If anyone can bring Ensign down to Earth, it is Carol Elder Bruce, selected Tuesday by the ethics panel to be the special counsel in the sweater’s case. Bruce is a former prosecutor and independent counsel who apparently is known for her toughness and stick-to-itiveness. She has been involved in these kinds of probes before — with former Attorney General Ed Meese and ex-Interior Secretary Bruce Babbitt — and she is not afraid of unpopular causes — she has been an outspoken in protecting the rights of Guantanamo Bay detainees she has represented. This is not a woman who will be afraid to take on a U.S. senator.

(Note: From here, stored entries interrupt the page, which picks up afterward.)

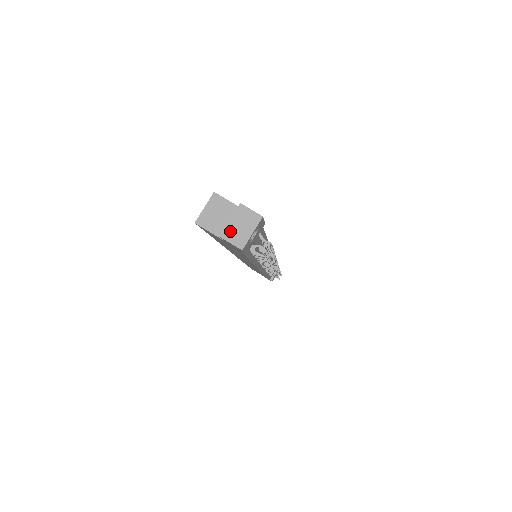
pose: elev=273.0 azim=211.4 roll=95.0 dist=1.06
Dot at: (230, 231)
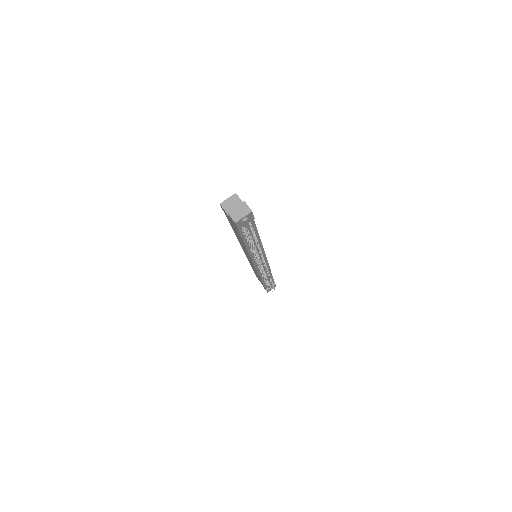
Dot at: (234, 212)
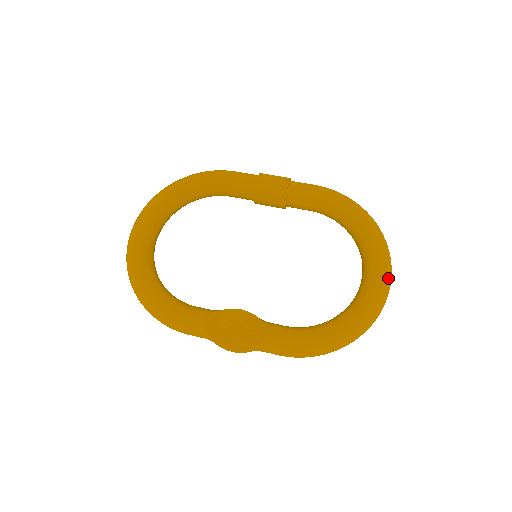
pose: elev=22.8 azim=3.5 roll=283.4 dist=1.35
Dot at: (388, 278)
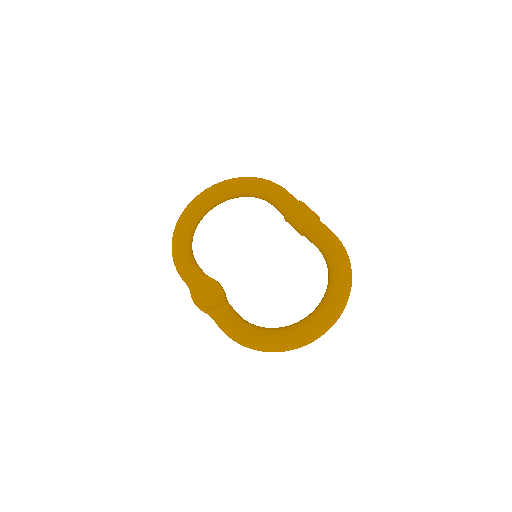
Dot at: (322, 326)
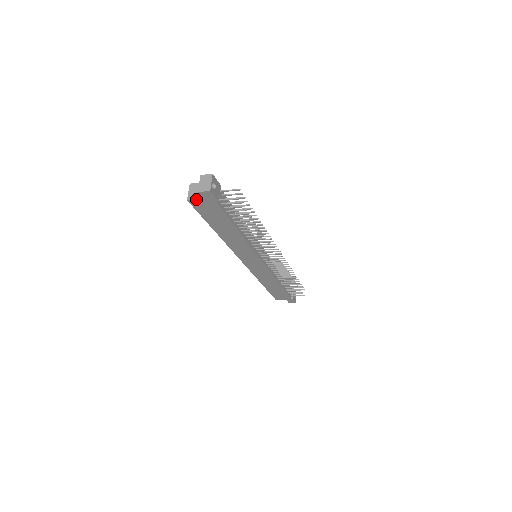
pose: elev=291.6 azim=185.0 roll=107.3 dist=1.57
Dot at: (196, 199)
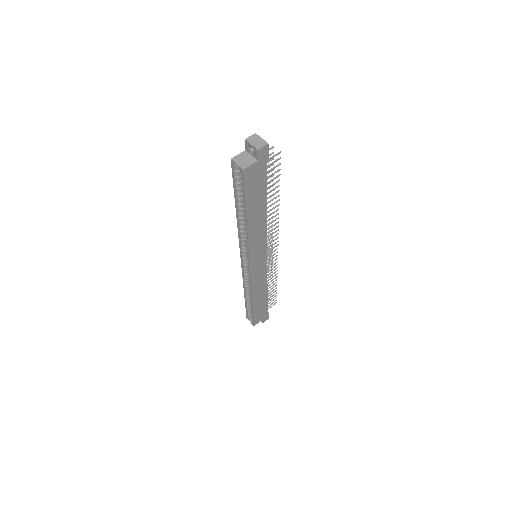
Dot at: (251, 164)
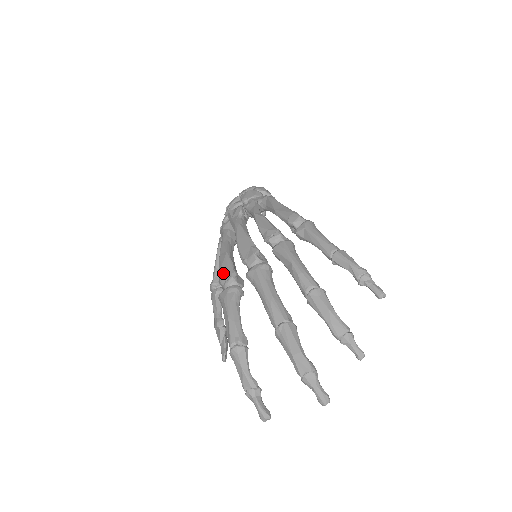
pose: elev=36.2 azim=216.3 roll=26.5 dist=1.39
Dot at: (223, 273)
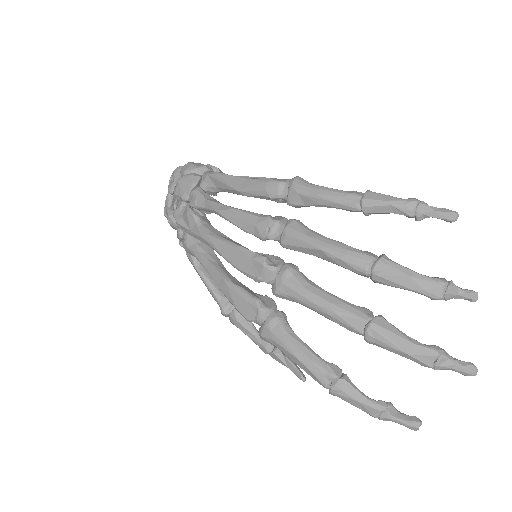
Dot at: (243, 308)
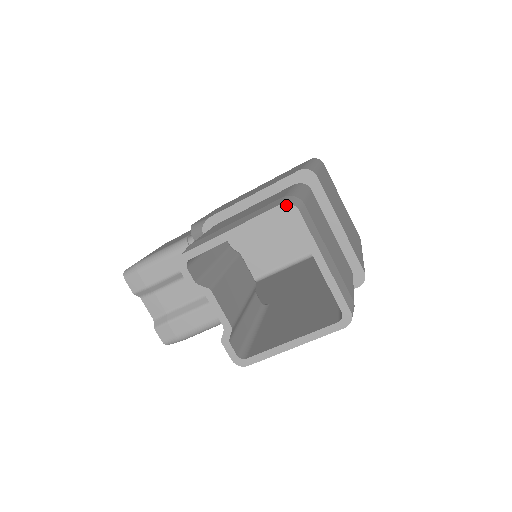
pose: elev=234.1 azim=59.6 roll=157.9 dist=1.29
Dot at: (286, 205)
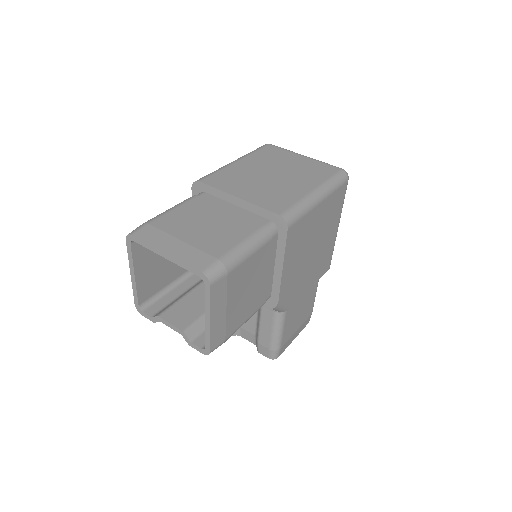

Ensign’s lawyers tried to downplay the development, saying Bruce’s appointment “does not change the course of the inquiry.” But that was in stark contrast to news outlets that called the appointment “stunning” and “a dramatic turn.” Or as Politico’s John Bresnahan succinctly put it, “The appointment of special counsel, however, presents a new, and potentially devastating, blow to Ensign’s re-election prospects.”

Indeed. Ensign is one of the few people who has thought since his June 2009 disclosure of the affair and the subsequent revelations that he has any chance to survive. But many others surely have mused thusly:

I can’t imagine him putting his family through that or the Senate through that, but we’ll see.